*** Opening Exercise materials ***

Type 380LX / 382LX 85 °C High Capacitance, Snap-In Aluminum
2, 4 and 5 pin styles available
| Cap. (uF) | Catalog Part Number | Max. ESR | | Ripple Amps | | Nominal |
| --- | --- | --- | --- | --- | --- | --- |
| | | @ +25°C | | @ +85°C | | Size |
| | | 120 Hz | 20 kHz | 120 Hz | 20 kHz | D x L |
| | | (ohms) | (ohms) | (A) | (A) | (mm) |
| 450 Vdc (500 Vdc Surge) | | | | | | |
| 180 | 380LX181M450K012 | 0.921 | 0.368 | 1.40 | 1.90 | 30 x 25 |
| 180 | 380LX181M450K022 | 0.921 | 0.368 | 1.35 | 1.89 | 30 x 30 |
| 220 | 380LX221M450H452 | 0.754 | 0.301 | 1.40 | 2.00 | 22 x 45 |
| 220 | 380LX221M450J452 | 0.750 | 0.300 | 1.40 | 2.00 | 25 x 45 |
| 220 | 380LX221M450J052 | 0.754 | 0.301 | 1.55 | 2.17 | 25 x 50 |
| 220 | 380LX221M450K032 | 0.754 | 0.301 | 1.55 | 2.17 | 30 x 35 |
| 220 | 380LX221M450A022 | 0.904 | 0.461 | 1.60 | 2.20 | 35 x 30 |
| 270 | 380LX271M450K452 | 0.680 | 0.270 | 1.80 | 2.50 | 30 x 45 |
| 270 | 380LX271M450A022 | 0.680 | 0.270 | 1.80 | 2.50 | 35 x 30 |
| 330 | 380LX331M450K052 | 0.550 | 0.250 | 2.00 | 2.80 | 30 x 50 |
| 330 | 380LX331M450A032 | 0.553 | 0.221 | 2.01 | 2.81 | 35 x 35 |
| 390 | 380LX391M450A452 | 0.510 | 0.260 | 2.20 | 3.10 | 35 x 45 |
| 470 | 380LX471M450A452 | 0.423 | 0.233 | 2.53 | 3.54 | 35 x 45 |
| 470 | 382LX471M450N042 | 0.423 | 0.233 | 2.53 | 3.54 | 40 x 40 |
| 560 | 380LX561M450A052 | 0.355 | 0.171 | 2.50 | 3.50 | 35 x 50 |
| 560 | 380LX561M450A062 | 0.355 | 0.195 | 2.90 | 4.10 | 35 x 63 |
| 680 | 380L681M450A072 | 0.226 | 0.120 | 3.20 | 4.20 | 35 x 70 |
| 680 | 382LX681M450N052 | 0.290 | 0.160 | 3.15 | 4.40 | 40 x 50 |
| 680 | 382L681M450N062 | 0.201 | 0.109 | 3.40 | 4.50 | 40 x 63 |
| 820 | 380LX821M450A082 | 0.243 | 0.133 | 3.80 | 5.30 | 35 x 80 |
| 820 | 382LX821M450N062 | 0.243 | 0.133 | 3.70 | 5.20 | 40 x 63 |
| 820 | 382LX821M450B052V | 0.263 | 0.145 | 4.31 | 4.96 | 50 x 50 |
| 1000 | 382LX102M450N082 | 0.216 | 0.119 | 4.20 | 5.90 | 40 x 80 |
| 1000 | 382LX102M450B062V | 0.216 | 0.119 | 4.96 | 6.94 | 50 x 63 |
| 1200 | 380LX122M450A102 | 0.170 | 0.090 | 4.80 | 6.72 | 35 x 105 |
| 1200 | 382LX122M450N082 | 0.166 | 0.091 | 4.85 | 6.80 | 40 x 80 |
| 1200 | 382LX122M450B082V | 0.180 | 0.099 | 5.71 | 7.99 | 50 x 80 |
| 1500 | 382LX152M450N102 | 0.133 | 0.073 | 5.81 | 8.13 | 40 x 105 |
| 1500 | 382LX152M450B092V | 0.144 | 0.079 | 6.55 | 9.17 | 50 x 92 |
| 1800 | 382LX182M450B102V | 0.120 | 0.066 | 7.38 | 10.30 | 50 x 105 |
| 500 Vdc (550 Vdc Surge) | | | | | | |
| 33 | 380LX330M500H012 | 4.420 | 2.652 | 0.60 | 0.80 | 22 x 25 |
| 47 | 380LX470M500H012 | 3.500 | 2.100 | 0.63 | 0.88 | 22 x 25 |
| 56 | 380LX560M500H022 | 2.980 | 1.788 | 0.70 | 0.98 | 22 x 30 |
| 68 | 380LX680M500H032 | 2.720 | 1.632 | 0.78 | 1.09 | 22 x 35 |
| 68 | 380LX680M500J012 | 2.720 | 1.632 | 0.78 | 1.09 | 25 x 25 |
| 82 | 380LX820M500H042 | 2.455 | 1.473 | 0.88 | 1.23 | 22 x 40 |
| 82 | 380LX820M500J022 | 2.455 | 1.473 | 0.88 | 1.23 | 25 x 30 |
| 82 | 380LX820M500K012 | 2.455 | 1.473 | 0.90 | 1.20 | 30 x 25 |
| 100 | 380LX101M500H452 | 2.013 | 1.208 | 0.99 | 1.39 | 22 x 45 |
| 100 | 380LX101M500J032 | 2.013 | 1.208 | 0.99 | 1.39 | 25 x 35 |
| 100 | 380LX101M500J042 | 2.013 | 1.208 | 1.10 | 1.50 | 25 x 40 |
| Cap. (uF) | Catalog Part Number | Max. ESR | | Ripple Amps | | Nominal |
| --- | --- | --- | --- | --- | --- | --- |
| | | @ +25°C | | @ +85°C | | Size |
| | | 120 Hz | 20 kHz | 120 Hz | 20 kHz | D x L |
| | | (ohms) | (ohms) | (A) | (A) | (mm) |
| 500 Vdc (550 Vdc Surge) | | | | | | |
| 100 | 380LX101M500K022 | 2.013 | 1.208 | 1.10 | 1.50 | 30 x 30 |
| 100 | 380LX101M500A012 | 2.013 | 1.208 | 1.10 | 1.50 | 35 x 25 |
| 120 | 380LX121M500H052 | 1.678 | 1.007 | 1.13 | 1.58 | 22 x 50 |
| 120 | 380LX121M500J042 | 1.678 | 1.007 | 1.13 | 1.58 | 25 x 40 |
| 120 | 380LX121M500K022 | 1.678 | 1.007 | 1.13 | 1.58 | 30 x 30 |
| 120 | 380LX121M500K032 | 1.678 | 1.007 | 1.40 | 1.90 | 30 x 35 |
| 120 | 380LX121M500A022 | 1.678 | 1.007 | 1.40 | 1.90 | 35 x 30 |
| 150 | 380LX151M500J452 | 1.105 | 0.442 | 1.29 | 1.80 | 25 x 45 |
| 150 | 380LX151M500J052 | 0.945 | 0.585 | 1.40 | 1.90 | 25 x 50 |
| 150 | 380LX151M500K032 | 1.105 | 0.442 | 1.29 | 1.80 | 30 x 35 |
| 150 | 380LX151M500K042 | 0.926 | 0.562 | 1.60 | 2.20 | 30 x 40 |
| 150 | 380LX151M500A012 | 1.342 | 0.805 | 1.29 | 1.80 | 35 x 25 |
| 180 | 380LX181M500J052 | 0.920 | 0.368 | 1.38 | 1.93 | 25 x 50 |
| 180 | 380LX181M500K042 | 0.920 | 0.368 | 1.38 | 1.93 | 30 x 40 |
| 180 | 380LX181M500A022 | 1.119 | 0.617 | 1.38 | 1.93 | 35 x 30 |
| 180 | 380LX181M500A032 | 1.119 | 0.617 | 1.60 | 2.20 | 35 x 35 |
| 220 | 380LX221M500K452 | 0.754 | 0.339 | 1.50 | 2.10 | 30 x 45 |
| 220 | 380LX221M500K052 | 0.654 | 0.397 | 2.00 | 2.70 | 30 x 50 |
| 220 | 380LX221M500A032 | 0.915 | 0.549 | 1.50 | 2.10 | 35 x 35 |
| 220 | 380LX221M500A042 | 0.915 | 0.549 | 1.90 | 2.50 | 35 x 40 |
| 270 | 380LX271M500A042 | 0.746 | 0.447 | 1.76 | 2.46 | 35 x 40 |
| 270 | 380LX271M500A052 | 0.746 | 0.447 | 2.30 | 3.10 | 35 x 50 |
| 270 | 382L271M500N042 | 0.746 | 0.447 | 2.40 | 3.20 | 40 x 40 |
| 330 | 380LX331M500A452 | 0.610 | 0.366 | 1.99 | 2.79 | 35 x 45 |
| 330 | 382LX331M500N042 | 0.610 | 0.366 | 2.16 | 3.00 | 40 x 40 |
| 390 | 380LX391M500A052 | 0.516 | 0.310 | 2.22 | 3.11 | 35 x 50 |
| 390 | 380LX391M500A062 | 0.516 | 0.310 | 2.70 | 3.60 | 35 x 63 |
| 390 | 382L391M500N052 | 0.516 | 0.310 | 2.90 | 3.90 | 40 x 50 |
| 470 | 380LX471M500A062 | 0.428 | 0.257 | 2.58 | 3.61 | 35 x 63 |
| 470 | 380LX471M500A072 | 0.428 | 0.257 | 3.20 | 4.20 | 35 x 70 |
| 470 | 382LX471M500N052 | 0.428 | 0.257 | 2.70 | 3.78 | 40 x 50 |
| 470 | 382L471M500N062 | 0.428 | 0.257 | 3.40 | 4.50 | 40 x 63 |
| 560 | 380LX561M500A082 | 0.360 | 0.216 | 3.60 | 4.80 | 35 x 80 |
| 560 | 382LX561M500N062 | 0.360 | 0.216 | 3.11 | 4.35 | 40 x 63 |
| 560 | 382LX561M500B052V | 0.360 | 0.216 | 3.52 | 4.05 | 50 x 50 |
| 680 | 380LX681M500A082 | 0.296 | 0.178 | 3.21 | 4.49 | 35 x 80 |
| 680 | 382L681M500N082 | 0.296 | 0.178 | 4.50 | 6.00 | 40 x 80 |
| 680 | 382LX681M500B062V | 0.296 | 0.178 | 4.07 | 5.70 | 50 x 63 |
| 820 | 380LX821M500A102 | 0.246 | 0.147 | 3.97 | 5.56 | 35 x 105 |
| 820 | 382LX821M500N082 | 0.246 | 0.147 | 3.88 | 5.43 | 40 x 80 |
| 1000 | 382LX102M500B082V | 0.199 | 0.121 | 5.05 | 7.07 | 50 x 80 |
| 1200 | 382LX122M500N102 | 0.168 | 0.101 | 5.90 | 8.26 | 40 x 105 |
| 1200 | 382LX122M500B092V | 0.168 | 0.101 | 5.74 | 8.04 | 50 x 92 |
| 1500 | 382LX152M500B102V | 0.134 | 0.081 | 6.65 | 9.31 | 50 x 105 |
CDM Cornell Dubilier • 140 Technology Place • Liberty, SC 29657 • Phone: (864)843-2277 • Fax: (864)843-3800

*** Closing Exercise materials ***

Work order >> Your task for the entries above: copy exactly the span starting with the line with "1.58 | 22 x 50 |" and going on through the line with "1.90 | 25 x 50 |", both lines included, and nothing else.

Solution to this task >>
| 120 | 380LX121M500H052 | 1.678 | 1.007 | 1.13 | 1.58 | 22 x 50 |
| 120 | 380LX121M500J042 | 1.678 | 1.007 | 1.13 | 1.58 | 25 x 40 |
| 120 | 380LX121M500K022 | 1.678 | 1.007 | 1.13 | 1.58 | 30 x 30 |
| 120 | 380LX121M500K032 | 1.678 | 1.007 | 1.40 | 1.90 | 30 x 35 |
| 120 | 380LX121M500A022 | 1.678 | 1.007 | 1.40 | 1.90 | 35 x 30 |
| 150 | 380LX151M500J452 | 1.105 | 0.442 | 1.29 | 1.80 | 25 x 45 |
| 150 | 380LX151M500J052 | 0.945 | 0.585 | 1.40 | 1.90 | 25 x 50 |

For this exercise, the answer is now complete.